Work instruction :: Can you turn every line of the material below into a numbered list, skipping any blank lines and leaving the pictures out?

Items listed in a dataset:

◆ ◆ ◆ ◆

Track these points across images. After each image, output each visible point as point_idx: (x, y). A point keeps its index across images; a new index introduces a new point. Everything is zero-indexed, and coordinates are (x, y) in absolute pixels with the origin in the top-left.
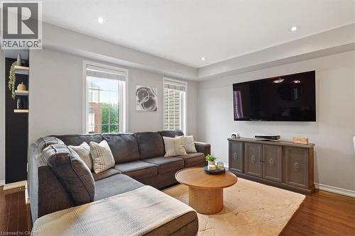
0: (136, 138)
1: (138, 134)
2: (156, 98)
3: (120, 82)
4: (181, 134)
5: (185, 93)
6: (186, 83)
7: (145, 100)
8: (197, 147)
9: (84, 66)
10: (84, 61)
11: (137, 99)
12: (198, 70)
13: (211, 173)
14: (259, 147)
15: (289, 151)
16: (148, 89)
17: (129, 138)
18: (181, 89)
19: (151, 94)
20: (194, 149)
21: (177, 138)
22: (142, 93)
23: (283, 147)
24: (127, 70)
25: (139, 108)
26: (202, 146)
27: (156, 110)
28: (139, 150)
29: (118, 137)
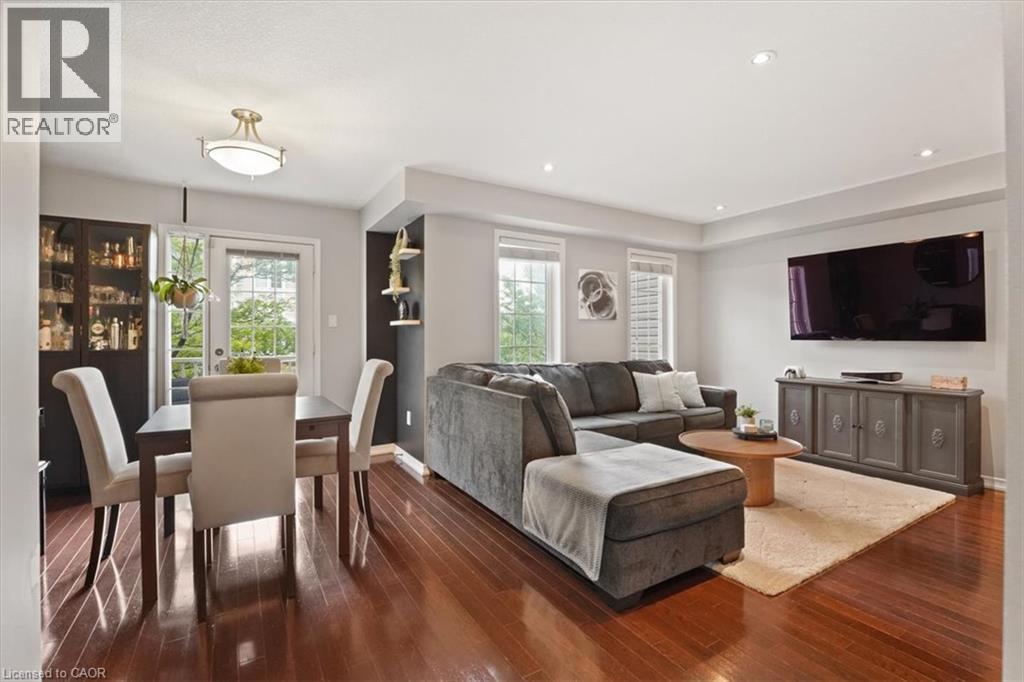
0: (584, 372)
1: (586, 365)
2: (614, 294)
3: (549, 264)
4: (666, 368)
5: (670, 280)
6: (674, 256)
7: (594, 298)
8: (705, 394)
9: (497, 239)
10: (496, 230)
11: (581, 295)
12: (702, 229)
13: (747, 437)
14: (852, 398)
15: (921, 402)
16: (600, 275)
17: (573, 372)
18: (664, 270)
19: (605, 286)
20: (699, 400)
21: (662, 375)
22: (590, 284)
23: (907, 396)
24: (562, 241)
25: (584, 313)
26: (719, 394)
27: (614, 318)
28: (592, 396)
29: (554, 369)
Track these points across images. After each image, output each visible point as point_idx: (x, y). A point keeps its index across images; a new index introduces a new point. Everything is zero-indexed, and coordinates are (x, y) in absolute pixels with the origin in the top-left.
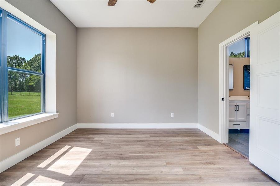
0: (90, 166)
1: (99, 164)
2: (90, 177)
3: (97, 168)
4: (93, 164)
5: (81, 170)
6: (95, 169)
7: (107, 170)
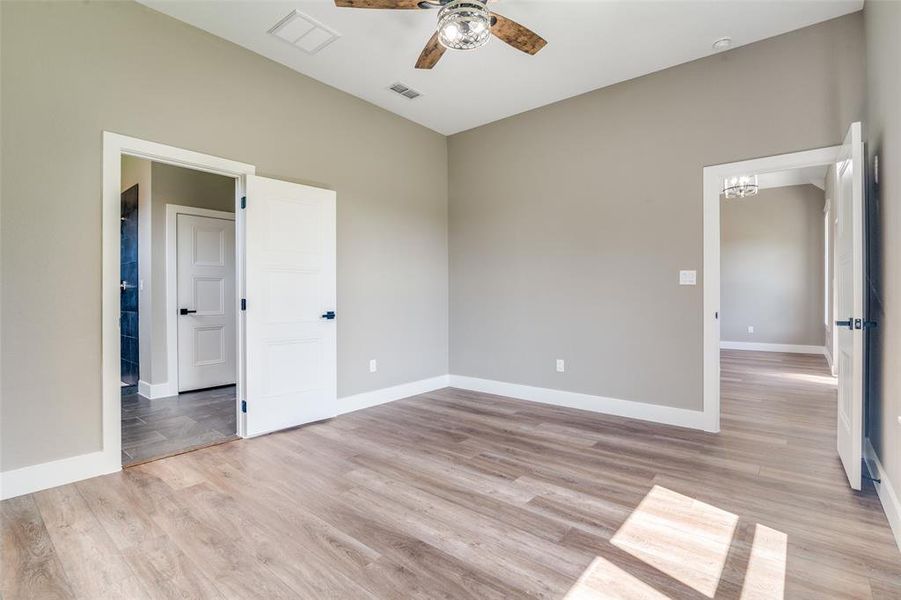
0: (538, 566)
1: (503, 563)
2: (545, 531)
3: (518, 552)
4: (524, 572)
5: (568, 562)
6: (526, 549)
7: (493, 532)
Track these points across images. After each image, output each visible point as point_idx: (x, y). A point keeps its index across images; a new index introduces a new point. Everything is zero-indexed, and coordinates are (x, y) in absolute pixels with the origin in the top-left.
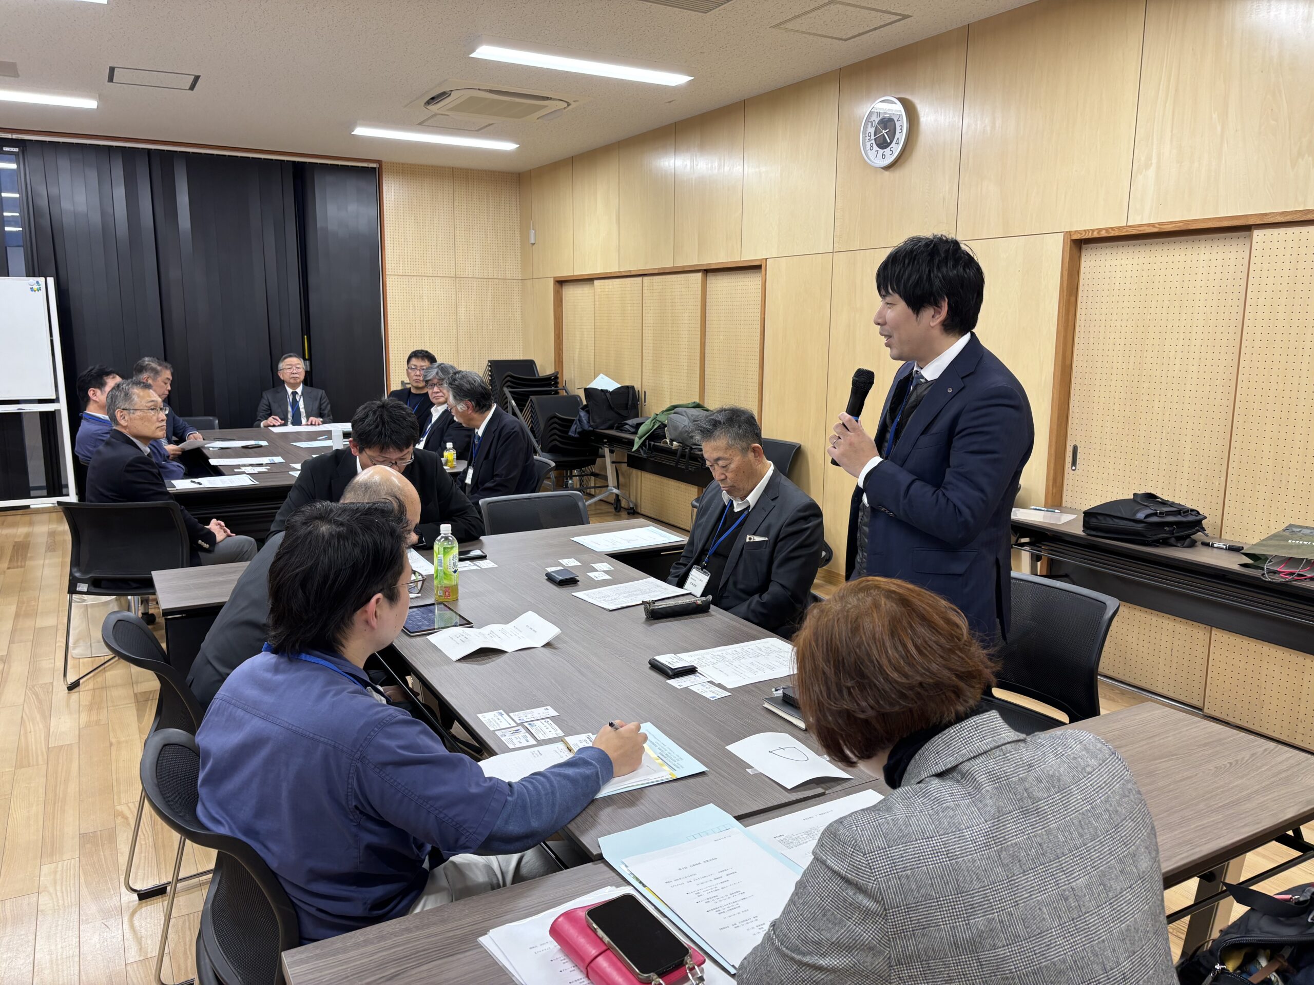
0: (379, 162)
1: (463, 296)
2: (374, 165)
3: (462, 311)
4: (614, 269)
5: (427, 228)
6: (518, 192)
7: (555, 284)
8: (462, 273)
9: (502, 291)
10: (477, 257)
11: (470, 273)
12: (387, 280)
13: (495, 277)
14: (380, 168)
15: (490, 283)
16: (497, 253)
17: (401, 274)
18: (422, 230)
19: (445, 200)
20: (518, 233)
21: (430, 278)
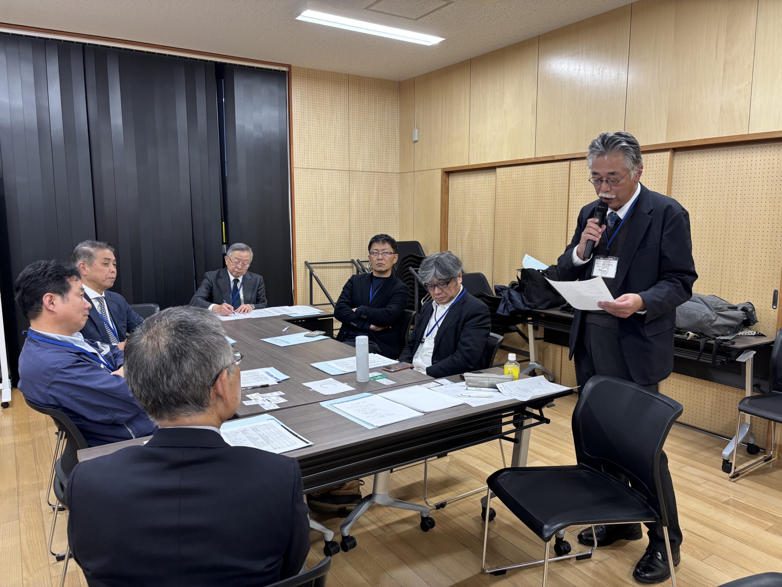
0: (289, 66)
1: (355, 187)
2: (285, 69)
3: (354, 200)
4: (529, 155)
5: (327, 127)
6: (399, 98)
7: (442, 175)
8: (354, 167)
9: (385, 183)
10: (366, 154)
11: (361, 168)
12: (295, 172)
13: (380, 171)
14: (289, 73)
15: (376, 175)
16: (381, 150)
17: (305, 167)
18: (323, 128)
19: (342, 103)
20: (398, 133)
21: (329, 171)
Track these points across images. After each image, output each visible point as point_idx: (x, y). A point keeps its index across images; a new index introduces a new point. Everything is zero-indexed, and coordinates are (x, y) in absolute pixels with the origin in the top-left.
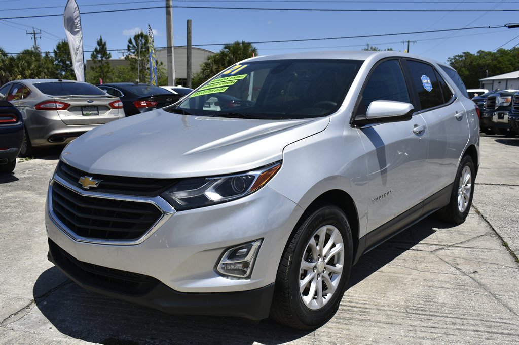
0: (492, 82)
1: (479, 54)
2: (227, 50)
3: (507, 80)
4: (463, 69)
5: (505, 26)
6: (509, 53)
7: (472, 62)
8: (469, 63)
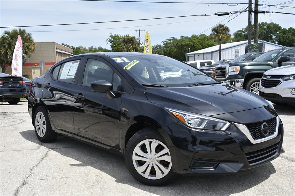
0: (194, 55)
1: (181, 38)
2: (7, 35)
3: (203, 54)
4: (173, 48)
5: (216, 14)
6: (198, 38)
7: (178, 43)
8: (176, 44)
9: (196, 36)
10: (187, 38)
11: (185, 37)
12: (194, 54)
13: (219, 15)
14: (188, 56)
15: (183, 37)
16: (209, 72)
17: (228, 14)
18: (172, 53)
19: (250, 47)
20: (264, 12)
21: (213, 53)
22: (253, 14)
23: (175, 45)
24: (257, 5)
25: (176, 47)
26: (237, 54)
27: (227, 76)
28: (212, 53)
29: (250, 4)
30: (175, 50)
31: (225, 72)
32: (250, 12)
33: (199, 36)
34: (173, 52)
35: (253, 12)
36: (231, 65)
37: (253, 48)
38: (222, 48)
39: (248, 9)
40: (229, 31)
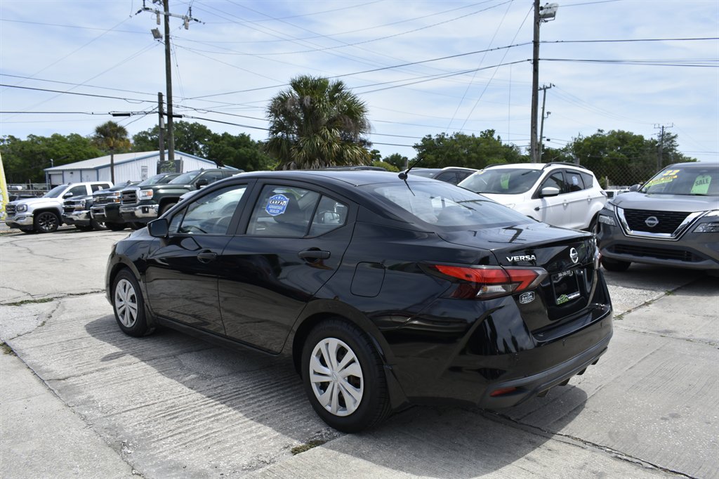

◆ ◆ ◆ ◆

Worked solution ::
1. Track these points across images. After each image, output each visible point as point_idx: (x, y). A point keeps its index across images; a new index introduces a new point. Everything is zero-indexed, and coordinates are (x, y) in absolute pixels with the origin in the top-left.
2. 0: (136, 138)
3. 1: (138, 134)
4. 2: (156, 98)
5. 3: (120, 82)
6. 4: (181, 134)
7. 5: (185, 93)
8. 6: (186, 83)
9. 7: (145, 100)
10. 8: (197, 147)
11. 9: (84, 66)
12. 10: (84, 61)
13. 11: (137, 99)
14. 12: (198, 70)
15. 13: (211, 173)
16. 14: (259, 147)
17. 15: (289, 151)
18. 16: (148, 89)
19. 17: (129, 138)
20. 18: (181, 89)
21. 19: (151, 94)
22. 20: (194, 149)
23. 21: (177, 138)
24. 22: (142, 93)
25. 23: (283, 147)
26. 24: (127, 70)
27. 25: (139, 108)
28. 26: (202, 146)
29. 27: (156, 110)
30. 28: (139, 150)
31. 29: (118, 137)
32. 0: (584, 372)
33. 1: (586, 365)
34. 2: (614, 294)
35. 3: (549, 264)
36. 4: (666, 368)
37. 5: (670, 280)
38. 6: (674, 256)
39. 7: (594, 298)
40. 8: (705, 394)
41. 9: (497, 239)
42. 10: (496, 230)
43. 11: (581, 295)
44. 12: (702, 229)
45. 13: (747, 437)
46. 14: (852, 398)
47. 15: (921, 402)
48. 16: (600, 275)
49. 17: (573, 372)
50. 18: (664, 270)
51. 19: (605, 286)
52. 20: (699, 400)
53. 21: (662, 375)
54. 22: (590, 284)
55. 23: (907, 396)
56. 24: (562, 241)
57. 25: (584, 313)
58. 26: (719, 394)
59. 27: (614, 318)
60. 28: (592, 396)
61. 29: (554, 369)
62. Track these points across images. After each image, output each visible point as point_idx: (x, y). A point keeps its index across images; a new index introduces a new point. Everything is zero-indexed, and coordinates are (x, y) in absolute pixels with the origin in the top-left.
63. 0: (90, 166)
64. 1: (99, 164)
65. 2: (90, 177)
66. 3: (97, 168)
67. 4: (93, 164)
68. 5: (81, 170)
69. 6: (95, 169)
70. 7: (107, 170)
71. 0: (538, 566)
72. 1: (503, 563)
73. 2: (545, 531)
74. 3: (518, 552)
75. 4: (524, 572)
76. 5: (568, 562)
77. 6: (526, 549)
78. 7: (493, 532)
79. Track these points across images. After each image, output each visible point as point_idx: (x, y). A point keeps its index across images; a new index introduces a new point. Everything is zero-indexed, and coordinates are (x, y) in absolute pixels with the origin in the top-left.
80. 0: (379, 162)
81. 1: (463, 296)
82. 2: (374, 165)
83. 3: (462, 311)
84. 4: (614, 269)
85. 5: (427, 228)
86. 6: (518, 192)
87. 7: (555, 284)
88. 8: (462, 273)
89. 9: (502, 291)
90. 10: (477, 257)
91. 11: (470, 273)
92. 12: (387, 280)
93. 13: (495, 277)
94. 14: (380, 168)
95. 15: (490, 283)
96. 16: (497, 253)
97. 17: (401, 274)
98. 18: (422, 230)
99. 19: (445, 200)
100. 20: (518, 233)
101. 21: (430, 278)
102. 0: (289, 66)
103. 1: (355, 187)
104. 2: (285, 69)
105. 3: (354, 200)
106. 4: (529, 155)
107. 5: (327, 127)
108. 6: (399, 98)
109. 7: (442, 175)
110. 8: (354, 167)
111. 9: (385, 183)
112. 10: (366, 154)
113. 11: (361, 168)
114. 12: (295, 172)
115. 13: (380, 171)
116. 14: (289, 73)
117. 15: (376, 175)
118. 16: (381, 150)
119. 17: (305, 167)
120. 18: (323, 128)
121. 19: (342, 103)
122. 20: (398, 133)
123. 21: (329, 171)
124. Track these points across images. After each image, output each visible point as point_idx: (x, y). A point keeps its index across images; a new index introduces a new point. Everything is zero-indexed, and coordinates are (x, y) in absolute pixels with the origin in the top-left.
125. 0: (492, 82)
126. 1: (479, 54)
127. 2: (227, 50)
128. 3: (507, 80)
129. 4: (463, 69)
130. 5: (505, 26)
131. 6: (509, 53)
132. 7: (472, 62)
133. 8: (469, 63)
134. 0: (194, 55)
135. 1: (181, 38)
136. 2: (7, 35)
137. 3: (203, 54)
138. 4: (173, 48)
139. 5: (216, 14)
140. 6: (198, 38)
141. 7: (178, 43)
142. 8: (176, 44)
143. 9: (196, 36)
144. 10: (187, 38)
145. 11: (185, 37)
146. 12: (194, 54)
147. 13: (219, 15)
148. 14: (188, 56)
149. 15: (183, 37)
150. 16: (209, 72)
151. 17: (228, 14)
152. 18: (172, 53)
153. 19: (250, 47)
154. 20: (264, 12)
155. 21: (213, 53)
156. 22: (253, 14)
157. 23: (175, 45)
158. 24: (257, 5)
159. 25: (176, 47)
160. 26: (237, 54)
161. 27: (227, 76)
162. 28: (212, 53)
163. 29: (250, 4)
164. 30: (175, 50)
165. 31: (225, 72)
166. 32: (250, 12)
167. 33: (199, 36)
168. 34: (173, 52)
169. 35: (253, 12)
170. 36: (231, 65)
171. 37: (253, 48)
172. 38: (222, 48)
173. 39: (248, 9)
174. 40: (229, 31)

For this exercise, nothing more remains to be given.